Wonder queers


“The Beautiful People”
Tuesday 10pm, Logo

The makers of this show describe it as “The Wonder Years” meets “Absolutely Fabulous.” “Beautiful People” is based on the memoirs of Simon Doonan, now the creative director of stylish department store Barney’s, and occasional talking head on VH1’s pop-culture shows. The series follows Doonan’s 13-year-old self as he grows up as a flamboyant gay man desperate to get out of his tiny English suburb and away from his quirky, dysfunctional clan. For reasons I’m not entirely clear on, the show transposes Doonan’s teen years to the late ’90s. (Simon is actually in his 50s.) But if nothing else, it should allow for some delicious jokes at the Spice Girls’ expense.

Wednesday 8pm, ABC

There’s something intrinsically entertaining about watching other people getting hit in the nuts. How else do you explain “America’s Funniest Home Videos” now being on its 20th season? (Well, there is Bob Saget’s contract with Satan. But he’s been off the show for years now. Saget, I mean. Satan clearly has a new puppet—Bergeron.) “Wipeout” takes advantage of that maxim by essentially yanking the Japanese buffoons from “Most Extreme Elimination Challenge” and replacing them with chubby Americans. Twenty-four contestants are put through a Goldbergian obstacle course for a shot at a $50,000 prize. (That’s pretty small potatoes for potential humiliation over several episodes.) John Henson, undoubtedly the worst “Talk Soup” host ever, provides the commentary along with “SportsCenter”’s John Anderson.

“Nurse Jackie”
Monday 10:30pm, Showtime

Edie Falco first scored mainstream attention on gritty HBO dramas “Oz” and, of course, “The Sopranos.” So for the next phase of her career the unconventional leading actress decided to take a spin in comedy with an extended guest arc on “30 Rock” Season 2, where she proved to be both hilarious and charming. Her new show, “Nurse Jackie,” combines her comedic chops with her dramatic strengths.
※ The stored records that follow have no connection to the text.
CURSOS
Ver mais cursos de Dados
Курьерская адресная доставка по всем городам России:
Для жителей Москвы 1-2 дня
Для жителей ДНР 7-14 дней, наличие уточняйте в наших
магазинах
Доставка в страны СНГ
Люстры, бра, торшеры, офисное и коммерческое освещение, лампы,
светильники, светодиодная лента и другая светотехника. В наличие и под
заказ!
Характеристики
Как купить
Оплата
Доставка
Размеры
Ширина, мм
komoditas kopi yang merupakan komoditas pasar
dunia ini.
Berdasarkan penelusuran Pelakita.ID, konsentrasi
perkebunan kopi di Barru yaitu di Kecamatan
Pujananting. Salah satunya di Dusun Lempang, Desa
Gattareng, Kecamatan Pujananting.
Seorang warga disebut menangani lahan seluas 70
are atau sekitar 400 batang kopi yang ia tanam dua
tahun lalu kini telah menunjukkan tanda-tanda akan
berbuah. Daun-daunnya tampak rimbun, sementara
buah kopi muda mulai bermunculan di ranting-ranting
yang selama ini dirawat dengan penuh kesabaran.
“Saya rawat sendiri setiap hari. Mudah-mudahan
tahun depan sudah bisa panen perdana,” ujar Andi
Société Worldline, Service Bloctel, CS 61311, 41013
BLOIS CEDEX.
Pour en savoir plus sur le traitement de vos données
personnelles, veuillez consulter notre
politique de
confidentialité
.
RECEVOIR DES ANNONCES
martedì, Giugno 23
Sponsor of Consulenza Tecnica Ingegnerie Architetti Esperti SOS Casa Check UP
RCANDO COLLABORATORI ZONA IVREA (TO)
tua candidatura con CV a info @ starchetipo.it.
The dark comedy follows Falco’s titular nurse as she wades through a broken healthcare system, dealing with asshole doctors, horrible patients, and a support staff that’s given up on all of the above. Her somewhat skewed morality—it’s OK to steal from bad people; go ahead and forge a dead patient’s signature if it means his organs get to someone who needs them—puts her in good company with Showtime colleagues Dexter Morgan and Nancy Botwin.